Percentage: Approximately 4.2%

(b)1. Sole power to vote or direct vote: 0
2. Shared power to vote or direct vote: 1,358,720
3. Sole power to dispose or direct the disposition: 0
4. Shared power to dispose or direct the disposition: 1,358,720

 

(c)The transactions in the Shares by KWM during the past sixty days are set forth in Schedule A and are incorporated herein by reference.
B.David L. Kanen
(a)As of the close of business on August 13, 2018, Mr. Kanen directly beneficially owned 2,080 Shares. Mr. Kanen, as the managing member of KWM, may be deemed the beneficial owner of (i) the 500,624 Shares owned by the Philotimo Fund, LLC and (ii) the 1,358,720 Shares directly beneficially owned by KWM.

Percentage: Approximately 4.2%

 

(b)1. Sole power to vote or direct vote: 2,080
2. Shared power to vote or direct vote: 1,358,720
3. Sole power to dispose or direct the disposition: 2,080
4. Shared power to dispose or direct the disposition: 1,358,720
(c)The transactions in the Shares entered into by Mr. Kanen during the past sixty days are set forth in Schedule A and are incorporated herein by reference. The transactions in the Shares entered into by KWM during the past sixty days are set forth in Schedule A and are incorporated herein by reference.
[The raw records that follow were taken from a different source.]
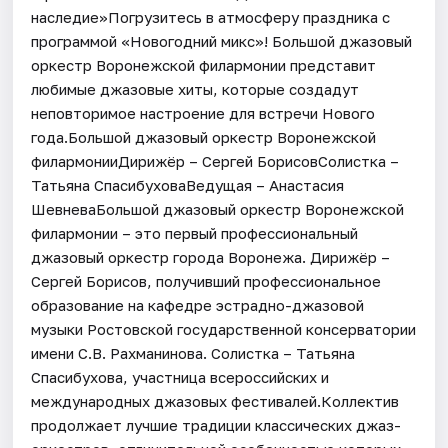
наследие»Погрузитесь в атмосферу праздника с
программой «Новогодний микс»! Большой джазовый
оркестр Воронежской филармонии представит
любимые джазовые хиты, которые создадут
неповторимое настроение для встречи Нового
года.Большой джазовый оркестр Воронежской
филармонииДирижёр – Сергей БорисовСолистка –
Татьяна СпасибуховаВедущая – Анастасия
ШевневаБольшой джазовый оркестр Воронежской
филармонии – это первый профессиональный
джазовый оркестр города Воронежа. Дирижёр –
Сергей Борисов, получивший профессиональное
образование на кафедре эстрадно-джазовой
музыки Ростовской государственной консерватории
имени С.В. Рахманинова. Солистка – Татьяна
Спасибухова, участница всероссийских и
международных джазовых фестивалей.Коллектив
продолжает лучшие традиции классических джаз-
KWM, in its role as investment manager to several customer accounts (collectively, the "Accounts") to which it furnishes investment advice, and Mr. Kanen, as the managing member of KWM, may each be deemed to beneficially own shares of the Issuer's Common Stock held in the Accounts.

The filing of this Schedule 13D shall not be construed as an admission that the Reporting Persons are, for purposes of Section 13(d) of the Securities Exchange Act of 1934, as amended, the beneficial owners of any of the Shares reported herein. Each Reporting Person disclaims beneficial ownership of such Shares except to the extent of his or its pecuniary interest therein.
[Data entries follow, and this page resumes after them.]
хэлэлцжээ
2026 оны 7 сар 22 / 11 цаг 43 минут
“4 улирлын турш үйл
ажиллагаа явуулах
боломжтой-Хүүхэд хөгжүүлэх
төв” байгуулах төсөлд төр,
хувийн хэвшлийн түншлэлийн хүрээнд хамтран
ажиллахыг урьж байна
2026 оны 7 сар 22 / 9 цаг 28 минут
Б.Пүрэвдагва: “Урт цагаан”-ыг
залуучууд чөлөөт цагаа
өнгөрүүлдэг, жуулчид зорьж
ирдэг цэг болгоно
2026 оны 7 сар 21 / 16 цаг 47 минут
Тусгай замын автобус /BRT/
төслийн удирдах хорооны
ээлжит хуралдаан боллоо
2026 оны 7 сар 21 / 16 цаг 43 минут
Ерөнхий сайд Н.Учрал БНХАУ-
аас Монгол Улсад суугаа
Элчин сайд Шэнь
(d)No person other than the Reporting Persons is known to have the right to receive, or the power to direct the receipt of dividends from, or proceeds from the sale of, the Shares.
(e)Not applicable.

 

 

 

SIGNATURES

After reasonable inquiry and to the best of his knowledge and belief, the undersigned certifies that the information set forth in this statement is true, complete and correct.

Dated: August 13, 2018

 

  KANEN WEALTH MANAGEMENT, LLC
     
  By:

/s/ David L. Kanen

    Name: David L. Kanen
    Title: Managing Member

 

   
   
 

/s/ David L. Kanen

  DAVID L. KANEN

 

 

 

SCHEDULE A

Transactions in the Shares During the Past Sixty Days

Nature of the Transaction

Securities

Purchased/(Sold)

Price Per

Share($)

Date of

Purchase / Sale

       
KANEN WEALTH MANAGEMENT, LLC
       
Client Transfer (7,409)* - 06/21/2018
Client Transfer (1,730)* - 07/20/2018
Sale of Common Stock (6,000) 1.730 07/26/2018
Sale of Common Stock (147,883) .9619 07/27/2018
Sale of Common Stock (56,000) .9800 07/30/2018
Sale of Common Stock (22,000) .9582 07/31/2018
Sale of Common Stock (4,100) .9052 08/02/2018
Sale of Common Stock (133,363) .8900 08/03/2018
Sale of Common Stock (14,706) .8900 08/06/2018
Sale of Common Stock (66,101) .8910 08/08/2018
Sale of Common Stock (111,697) .9002 08/09/2018
       
DAVID L. KANEN
       
Sale of Common Stock (2,540) .9619 07/27/2018
Sale of Common Stock (4,474) .8900 08/06/2018
Sale of Common Stock (2,431) .8910 08/08/2018

 

*Represents a client initiated transfer out of the fund.